More preferably, the final finish rolling temperature is in the range of 860 to 930° C., and the coiling temperature is in the range of 500 to 600° C.

The pickling conditions are not particularly specified as long as surface-layer scales can be removed. Pickling can be performed by a usual method.

Cold-Rolling Reduction Rate: 90% or More

The reduction rate of cold rolling is ideally 90% or more in order to achieve the average ferrite crystal grain diameter preferred in the present invention. When the reduction rate is less than 90%, crystal grains are coarsened to degrade the material quality. Further, when the reduction rate is 90% or more, a large amount of strain energy can be accumulated in the steel sheet, and Nb remaining solid-dissolved without being precipitated during hot-rolling is employed as precipitation sites, so that fine Nb-based precipitates are produced in many sites in the next step of annealing, thereby realizing crystal grain refinement by the pinning effect.

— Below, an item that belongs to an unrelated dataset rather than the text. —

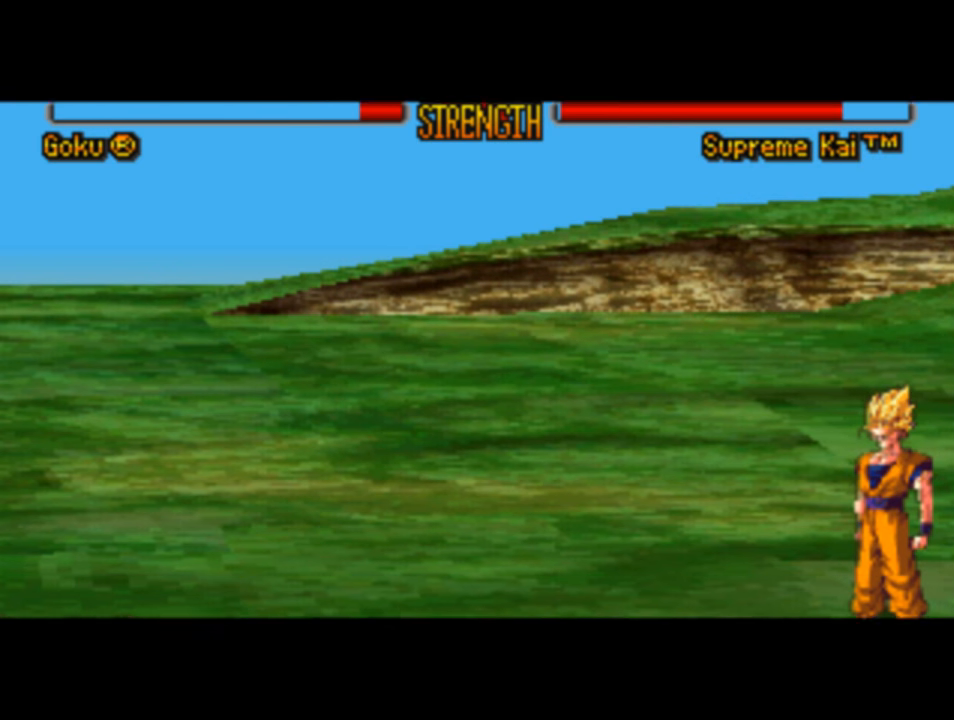
{"buttons": [], "left_stick": "center", "right_stick": "center", "events": []}
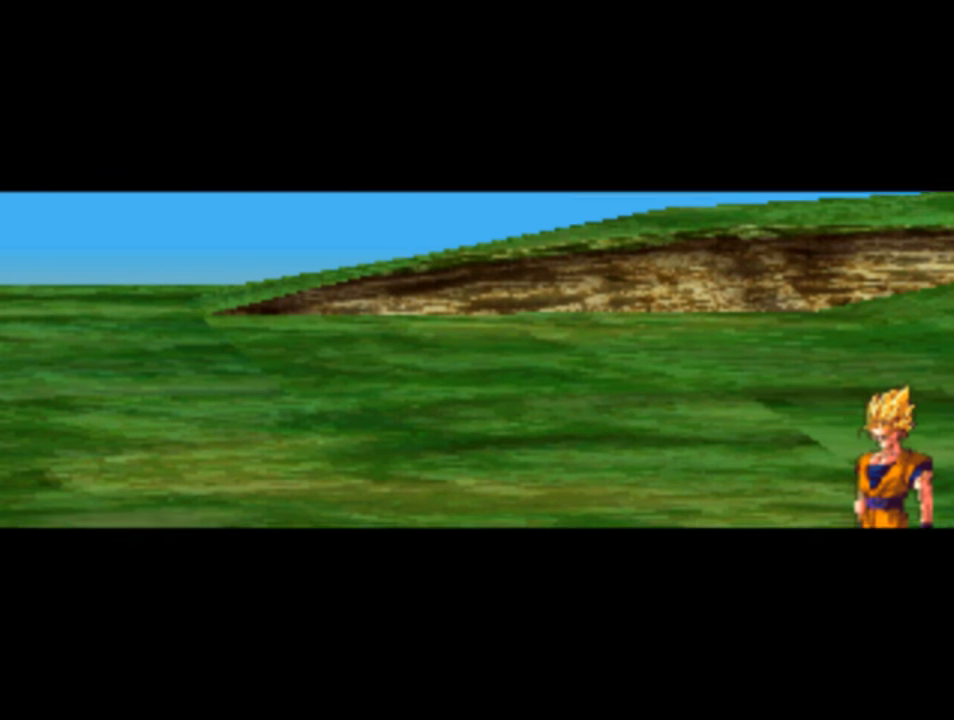
{"buttons": [], "left_stick": "center", "right_stick": "center", "events": []}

Annealing Temperature: Recrystallization Temperature to 780° C.

The annealing method is preferably a continuous annealing method from the viewpoint of quality uniformity and high productivity. It is preferred that the annealing temperature of continuous annealing is the recrystallization temperature or more. However, at an excessively high annealing temperature, crystal grains are coarsened, thereby increasing surface roughness after working and increasing the risk of failure in a furnace or buckling of a thin material such as a steel sheet for cans. Therefore, the upper limit of the annealing temperature is 780° C.

Temper Rolling Reduction Rate (Preferred Condition): 0.5 to 5%

The reduction rate of temper rolling is appropriately determined by a temper grade of the steel sheet, but rolling is preferably performed at a reduction rate of 0.5% or more in order to suppress the occurrence of stretcher strain. On the other hand, rolling at a reduction rate exceeding 5% decreases workability and elongation due to hardening of the steel sheet and further decreases the r value and increases the planar anisotropy of the r value. Therefore, the upper limit is 5%.

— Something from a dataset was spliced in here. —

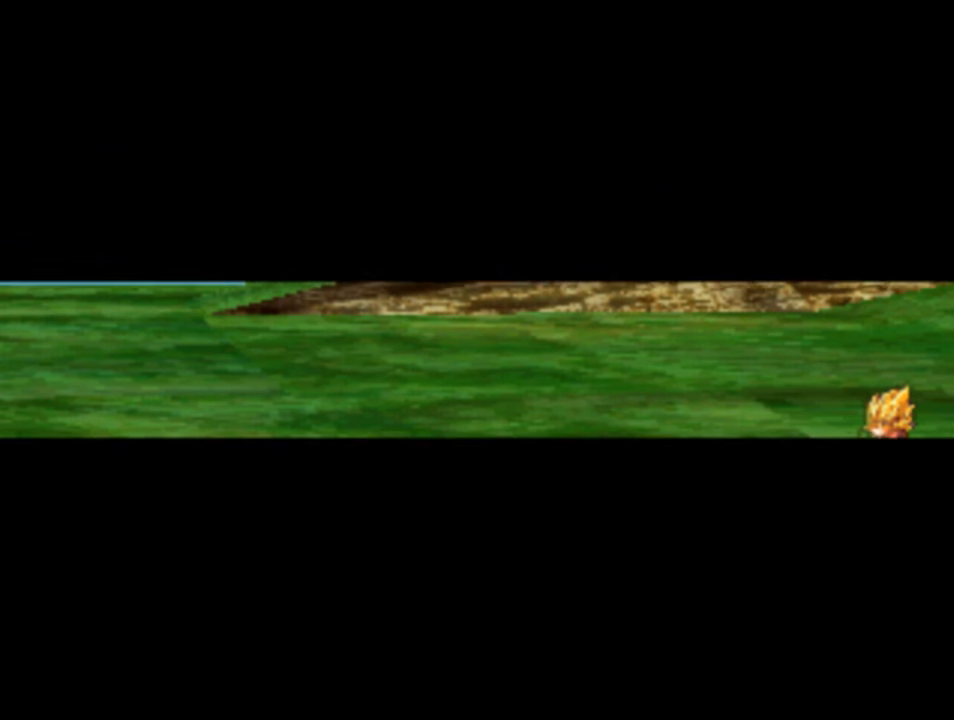
{"buttons": [], "left_stick": "center", "right_stick": "center", "events": []}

Under the above-described conditions, the steel sheet for cans having excellent surface properties after drawing and ironing can be produced.

At DI working of a laminated steel sheet, as described above, a coolant is not used. Therefore, from the viewpoint of productivity, it is preferred to suppress as much as possible the working heat at the DI working. Based on the results of determination of strength of the steel sheet by a Rockwell hardness test method (HR30T) and calculation of the amount of heat generated at DI working, in the present invention, the temper grade is preferably T3CA or less (57 points or less in terms of HR30T) in order to achieve, for DI cans using the laminated steel sheet, productivity equivalent to the can making rate of existing tin DI cans formed using a coolant.

The steel sheet for cans can be formed as a laminated steel sheet by surface-treating the steel sheet produced as described above, forming a chromium metal plating layer and a chromium oxide layer on a surface of the steel sheet to form a tin-free steel sheet, and then laminating an organic resin coating layer such as a polyester film or a PET film on the tin-free steel sheet.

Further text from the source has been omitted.